The major conclusion I draw from this paper is that objects, scales, abstractions are all the same in that they are all emergent through and as transformations. And these transformations themselves are comparisons.

So now let’s turn to my number as a participant-comparison. To begin this number is specific and located – it is the number that participated in the workshop Maths as a Cultural Practice. But it is not ‘there’ as in back in 2007 in the seminar room School of Australian Indigenous Knowledge Systems. Rather, that time and place was part of the event of the emergence of this number, but this writing is also part of the event. Lactic yeast was the participant-comparison for Pasteur just as it was for Latour also. For both of them paying attention to this comparison they were able to described what held together and what did not. Pasteur and the bath of lactic acid was the event for the emergence of lactic yeast, which again emerged slightly differently for Latour when Whitehead participated. Lactic acid was the participant-comparison that together with Latour brought Whitehead to the bath and Pasture to philosophy. And so, my participant-comparison is also what brings me to this workshop and the workshop to philosophy.

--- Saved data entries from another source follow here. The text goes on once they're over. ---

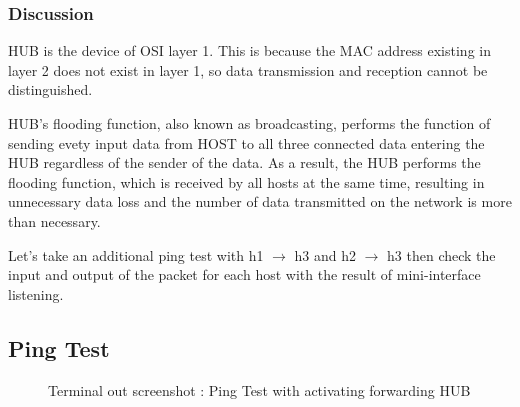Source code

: \subsubsection*{Discussion}
HUB is the device of OSI layer 1. This is because the MAC address existing in layer 2 does not exist in layer 1, so data transmission and reception cannot be distinguished.

HUB's flooding function, also known as broadcasting, performs the function of sending evety input data from HOST to all three connected data entering the HUB regardless of the sender of the data.
As a result, the HUB performs the flooding function, which is received by all hosts at the same time, resulting in unnecessary data loss and the number of data transmitted on the network is more than necessary.

Let's take an additional ping test with h1 $\to$ h3 and h2 $\to$ h3 then check the input and output of the packet for each host with the result of mini-interface listening.
\subsection{Ping Test}
\begin{figure}[h!]
\centering
{}
\hfill
{}\caption{Terminal out screenshot : Ping Test with activating forwarding HUB}
\end{figure}

\clearpage
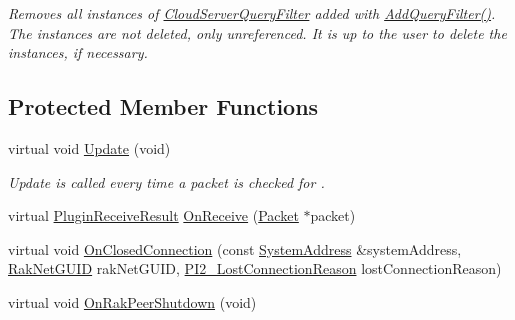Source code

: \begin{DoxyCompactItemize}
\begin{DoxyCompactList}\small\item\em Removes all instances of \hyperlink{class_rak_net_1_1_cloud_server_query_filter}{Cloud\-Server\-Query\-Filter} added with \hyperlink{class_rak_net_1_1_cloud_server_a992b7c2f60266c4743b7d872068837a8}{Add\-Query\-Filter()}. The instances are not deleted, only unreferenced. It is up to the user to delete the instances, if necessary. \end{DoxyCompactList}\end{DoxyCompactItemize}
\subsection*{Protected Member Functions}
\begin{DoxyCompactItemize}
\item 
\hypertarget{class_rak_net_1_1_cloud_server_a2c1183222ca75449dd2306a73b80596b}{virtual void \hyperlink{class_rak_net_1_1_cloud_server_a2c1183222ca75449dd2306a73b80596b}{Update} (void)}\label{class_rak_net_1_1_cloud_server_a2c1183222ca75449dd2306a73b80596b}

\begin{DoxyCompactList}\small\item\em Update is called every time a packet is checked for . \end{DoxyCompactList}\item 
virtual \hyperlink{group___p_l_u_g_i_n___i_n_t_e_r_f_a_c_e___g_r_o_u_p_ga89998adaafb29e5d879113b992161085}{Plugin\-Receive\-Result} \hyperlink{class_rak_net_1_1_cloud_server_adbee1916d2deb68367f642065f029055}{On\-Receive} (\hyperlink{struct_rak_net_1_1_packet}{Packet} $\ast$packet)
\item 
virtual void \hyperlink{class_rak_net_1_1_cloud_server_a9d94fce61a37b8f4b0db1ab01d816c3e}{On\-Closed\-Connection} (const \hyperlink{struct_rak_net_1_1_system_address}{System\-Address} \&system\-Address, \hyperlink{struct_rak_net_1_1_rak_net_g_u_i_d}{Rak\-Net\-G\-U\-I\-D} rak\-Net\-G\-U\-I\-D, \hyperlink{group___p_l_u_g_i_n___i_n_t_e_r_f_a_c_e___g_r_o_u_p_ga376cc546fd6892c2ead48cd51796c8b8}{P\-I2\-\_\-\-Lost\-Connection\-Reason} lost\-Connection\-Reason)
\item 
\hypertarget{class_rak_net_1_1_cloud_server_a16b695d44ab52acfc3c24e7675b175c5}{virtual void \hyperlink{class_rak_net_1_1_cloud_server_a16b695d44ab52acfc3c24e7675b175c5}{On\-Rak\-Peer\-Shutdown} (void)}\label{class_rak_net_1_1_cloud_server_a16b695d44ab52acfc3c24e7675b175c5}


\end{DoxyCompactItemize}
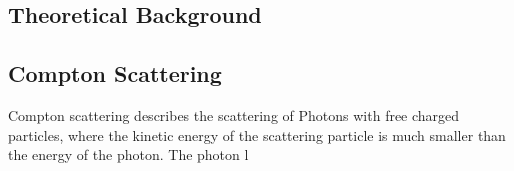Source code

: \subsection{Theoretical Background}

\subsection{Compton Scattering}

Compton scattering describes the scattering of Photons with free charged particles, where the kinetic energy of the scattering particle is much smaller than the energy of the photon.
The photon l


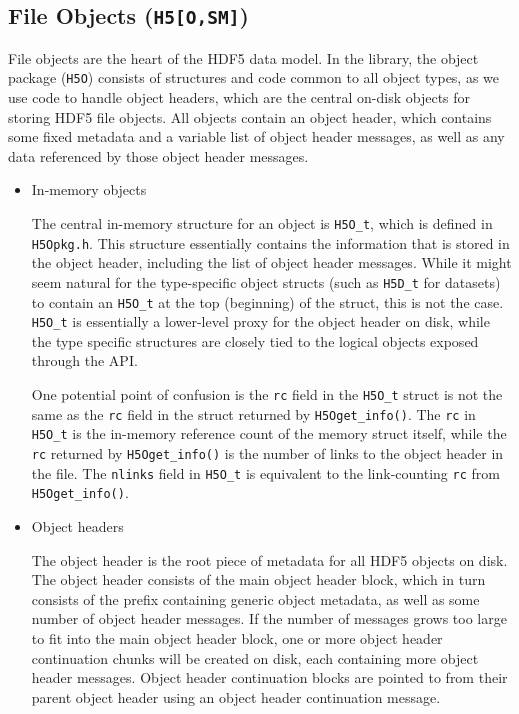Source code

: \subsection{File Objects (\texttt{H5[O,SM]})}


File objects are the heart of the HDF5 data model. In the library, the object package (\texttt{H5O}) consists of structures and code common to all object types, as we use code to handle object headers, which are the central on-disk objects for storing HDF5 file objects. All objects contain an object header, which contains some fixed metadata and a variable list of object header messages, as well as any data referenced by those object header messages.

\begin{itemize}
    \item In-memory objects

The central in-memory structure for an object is \texttt{H5O\_t}, which is defined in \texttt{H5Opkg.h}. This structure essentially contains the information that is stored in the object header, including the list of object header messages. While it might seem natural for the type-specific object structs (such as \texttt{H5D\_t} for datasets) to contain an \texttt{H5O\_t} at the top (beginning) of the struct, this is not the case. \texttt{H5O\_t} is essentially a lower-level proxy for the object header on disk, while the type specific structures are closely tied to the logical objects exposed through the API.

One potential point of confusion is the \texttt{rc} field in the \texttt{H5O\_t} struct is not the same as the \texttt{rc} field in the struct returned by \texttt{H5Oget\_info()}. The \texttt{rc} in \texttt{H5O\_t} is the in-memory reference count of the memory struct itself, while the \texttt{rc} returned by \texttt{H5Oget\_info()} is the number of links to the object header in the file. The \texttt{nlinks} field in \texttt{H5O\_t} is equivalent to the link-counting \texttt{rc} from \texttt{H5Oget\_info()}.

    \item Object headers

The object header is the root piece of metadata for all HDF5 objects on disk. The object header consists of the main object header block, which in turn consists of the prefix containing generic object metadata, as well as some number of object header messages. If the number of messages grows too large to fit into the main object header block, one or more object header continuation chunks will be created on disk, each containing more object header messages. Object header continuation blocks are pointed to from their parent object header using an object header continuation message.


\end{itemize}
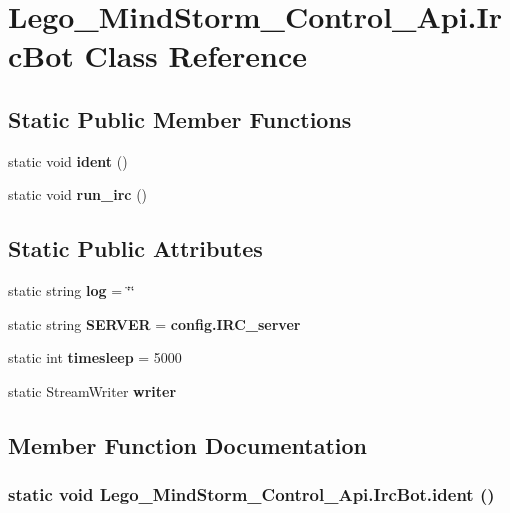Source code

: \section{Lego\_\-MindStorm\_\-Control\_\-Api.IrcBot Class Reference}
\label{class_lego___mind_storm___control___api_1_1_irc_bot}
\subsection*{Static Public Member Functions}
\begin{CompactItemize}
\item 
static void {\bf ident} ()
\item 
static void {\bf run\_\-irc} ()
\end{CompactItemize}
\subsection*{Static Public Attributes}
\begin{CompactItemize}
\item 
static string {\bf log} = \char`\"{}\char`\"{}
\item 
static string {\bf SERVER} = {\bf config.IRC\_\-server}
\item 
static int {\bf timesleep} = 5000
\item 
static StreamWriter {\bf writer}
\end{CompactItemize}


\subsection{Member Function Documentation}
\subsubsection[{ident}]{\setlength{\rightskip}{0pt plus 5cm}static void Lego\_\-MindStorm\_\-Control\_\-Api.IrcBot.ident ()\hspace{0.3cm}{\tt  [static]}}\label{class_lego___mind_storm___control___api_1_1_irc_bot_bcd43141bb1fd519155b49d0c6546697}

This participant-comparison is a matter of concern. The central concern is can Western knowledge and Indigenous knowledge find ways of living together in the educational institutions in North East Arnhem Land? As participant-comparison number is an active entity in the problem, holding both the potential for making comparisons but also rejecting comparisons. As a participant-comparison number may also be accepted or rejected. The point is, in a workshop involving people from very different knowledge traditions, number participates not as the answer, not as what is to be achieved or not, but as a participant in the very problem of what this comparative work is doing.

  • Holbraad, M. & Pedersen, M.A., (2009) ‘Planet M: The intense abstraction of Marilyn Strathern’ Anthropological Theory, 9(4), 371-394.